La Corte ha fornito una adeguata e congrua motivazione ricostruendo a pag. 9 anche il modo attraverso il quale i B. erano giunti alla adozione delle iniziative poi divenute di rilevanza penale cercando una alternativa rispetto a progetto per essi predisposto dal commercialista storico: progetto che prevedeva una ristrutturazione della società, ma con oneri di un certo rilievo a carico anche dei patrimoni personali dei prevenuti, a garanzia dei creditori: la sintesi di tale motivato ed articolato pensiero è che i prevenuti si adoperarono per la cessione della parte positiva della azienda a due nuove società, senza oneri per queste nè garanzie per la cedente, e fondando sul solo valore dell’immobile (vincolato come detto dai contratti di locazione) la possibilità di un concordato extragiudiziale con i debitori.

Si tratta di una osservazione basata su dati di fatto specifici che neppure nel ricorso sono attinti da censure e che appare capace di integrare un ragionamento del tutto plausibile, con l’ulteriore corollario della inammissibilità dell’ulteriore sindacato sul punto da parte della cassazione.

Deve infatti ricordarsi che in tema di vizi della motivazione, il controllo di legittimità operato dalla Corte di cassazione non deve stabilire se la decisione di merito proponga effettivamente la migliore possibile ricostruzione dei fatti, ne1 deve condividerne la giustificazione, ma deve limitarsi a verificare se tale giustificazione sia compatibile con il senso comune e con i limiti di una plausibile opinabilità di apprezzamento (rv 215745).

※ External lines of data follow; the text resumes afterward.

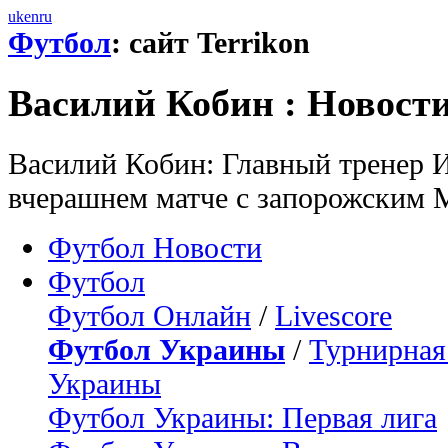
uk
en
ru
Футбол
: сайт Terrikon
Василий Кобин : Новост
Василий Кобин: Главный тренер И
вчерашнем матче с запорожским 
Футбол Новости
Футбол
Футбол Онлайн
/
Livescore
Футбол Украины
/
Турнирная
Украины
Футбол Украины: Первая лига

La tenuta dell’intero impianto della motivazione sulla responsabilità oggettiva e soggettiva da conto anche della manifesta infondatezza delle ulteriori censure sugli elementi accessori (attenuanti, aggravanti e diversa qualificazione giuridica) – censure peraltro formulate in termini assolutamente generici – essendo contenuti in essa gli elementi giustificativi, per implicito, della incompatibilità del costrutto accreditato con le opposte soluzioni evocate dalla difesa.

 

P.Q.M.

 

Annulla la sentenza impugnata limitatamente alla questione della violazione del divieto di reformatio in pejus in punto di trattamento sanzionatorio, con rinvio ad altra sezione della Corte di appello di Milano per nuovo esame sul punto. Rigetta nel resto i ricorsi.